Im Rahmen der zuvor vom Grundbuchamt vorzunehmenden Auslegung und Würdigung der notariell beurkundeten letztwilligen Verfügung ist es nicht erforderlich, dass alle etwaigen Bedenken gegen ihre Wirksamkeit in derselben Form ausgeräumt werden müssen (Demharter, GBO, 23. Aufl., § 35 Rn. 36, 39 und 40; BayObLG, Rechtspfleger 1974, 434, 435; 1987, 266, 267; OLG Oldenburg, Rechtspfleger 1975, 313, 314). Für den Fall, dass sich die Bedenken aus dem Vorhandensein früherer oder späterer privatschriftlicher Testamente ergeben, ist es Aufgabe des Grundbuchamts, den Inhalt dieser Testamente selbst zu würdigen, um auf solche Weise festzustellen, ob die Bedenken begründet sind oder nicht. Das gilt selbst dann, wenn rechtlich schwierige Fragen beurteilt werden müssen. (Demharter, a.a.O. Rn. 42). Gesetzliche Auslegungsregeln hat das Grundbuchamt zu berücksichtigen, wenn auch das Nachlassgericht voraussichtlich darauf zurückgreifen muss (OLG Stuttgart, Rechtspfleger 1992, 154 m.w.N.; Demharter, a.a.O.) Seine Pflicht zur eigenen Testamentsauslegung entfällt nur dann, wenn für die Auslegung tatsächliche Umstände wesentlich sind, die erst ermittelt werden müssten. Dafür ist im Eintragungsverfahren kein Raum.
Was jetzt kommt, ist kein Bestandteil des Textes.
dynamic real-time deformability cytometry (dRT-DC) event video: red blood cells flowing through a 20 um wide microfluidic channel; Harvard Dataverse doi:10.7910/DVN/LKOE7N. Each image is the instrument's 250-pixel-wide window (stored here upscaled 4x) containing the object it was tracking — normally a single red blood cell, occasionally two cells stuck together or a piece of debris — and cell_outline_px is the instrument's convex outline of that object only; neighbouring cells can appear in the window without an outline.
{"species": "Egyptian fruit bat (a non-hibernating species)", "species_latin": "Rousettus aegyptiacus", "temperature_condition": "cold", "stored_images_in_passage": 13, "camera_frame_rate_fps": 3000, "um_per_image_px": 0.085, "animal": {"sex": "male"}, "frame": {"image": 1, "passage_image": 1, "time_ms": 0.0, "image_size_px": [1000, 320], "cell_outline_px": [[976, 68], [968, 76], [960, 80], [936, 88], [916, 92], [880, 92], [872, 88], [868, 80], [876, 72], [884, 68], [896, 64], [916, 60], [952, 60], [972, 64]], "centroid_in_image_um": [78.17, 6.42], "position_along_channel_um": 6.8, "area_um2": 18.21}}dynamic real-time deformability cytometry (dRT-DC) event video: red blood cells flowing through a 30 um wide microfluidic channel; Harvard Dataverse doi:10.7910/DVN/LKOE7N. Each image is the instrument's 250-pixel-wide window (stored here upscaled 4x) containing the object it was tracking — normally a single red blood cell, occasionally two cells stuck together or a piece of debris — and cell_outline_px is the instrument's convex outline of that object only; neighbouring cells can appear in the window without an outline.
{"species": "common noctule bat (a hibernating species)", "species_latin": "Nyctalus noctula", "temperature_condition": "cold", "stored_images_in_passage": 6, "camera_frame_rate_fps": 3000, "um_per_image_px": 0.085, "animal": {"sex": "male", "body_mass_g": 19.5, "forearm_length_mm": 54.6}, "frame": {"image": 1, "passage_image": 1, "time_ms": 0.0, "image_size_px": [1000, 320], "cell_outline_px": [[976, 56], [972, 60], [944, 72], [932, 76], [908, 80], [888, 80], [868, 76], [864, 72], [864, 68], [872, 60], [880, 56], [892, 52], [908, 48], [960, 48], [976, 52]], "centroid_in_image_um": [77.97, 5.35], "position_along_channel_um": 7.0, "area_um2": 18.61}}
Vorliegend hat das Landgericht Zweifel an der Wirksamkeit der Erbeinsetzung der Beteiligten aufgrund des früheren gemeinschaftlichen Testaments vom 1.10.1963 geäußert und weitere Ermittlungen für geboten gehalten. Aus seiner Entscheidung geht allerdings nicht hervor, weshalb die Zweifel nicht durch die gebotene Auslegung des gemeinschaftlichen Testaments überwunden werden können und welchen konkreten Ermittlungsansätzen noch nachgegangen werden müsse.

Die Auslegung eines Testaments hat die Erforschung des wirklichen Willens des Erblassers zum Ziel, ohne dass am buchstäblichen Sinn des Ausdrucks zu haften ist (§ 133 BGB). Zur Erforschung dieses Willens sind in der Tat auch außerhalb der Testamentsurkunde bestehende Nebenumstände heranzuziehen, zu denen insbesondere auch der Inhalt weiterer letztwilliger Verfügungen gehört. Nicht jede derartige Nachforschungstätigkeit ist dem Grundbuchamt verwehrt. Insbesondere die Auslegung weiterer vorhandener Testamente und die Auswertung der Nachlassakten ist dem Grundbuchamt vielmehr ohne weiteres zumutbar und geboten (BayObLG Rechtspfleger 1974, 434).

Dementsprechend hat das Grundbuchamt im vorliegenden Fall zur Klärung der Frage, ob die von der Erblasserin widerrufene Erbeinsetzung ihres aus einer anderen Ehe stammenden Sohnes wechselbezüglich zu ihrer eigenen Erbeinsetzung durch ihren zweiten Ehemann ist, zu Recht auch tatsächlich das spätere notarielle Testament herangezogen. In diesem behauptet die Erblasserin, die Erbeinsetzung ihres Sohnes habe nach dem Wunsch der Ehegatten den Überlebenden nicht binden sollen.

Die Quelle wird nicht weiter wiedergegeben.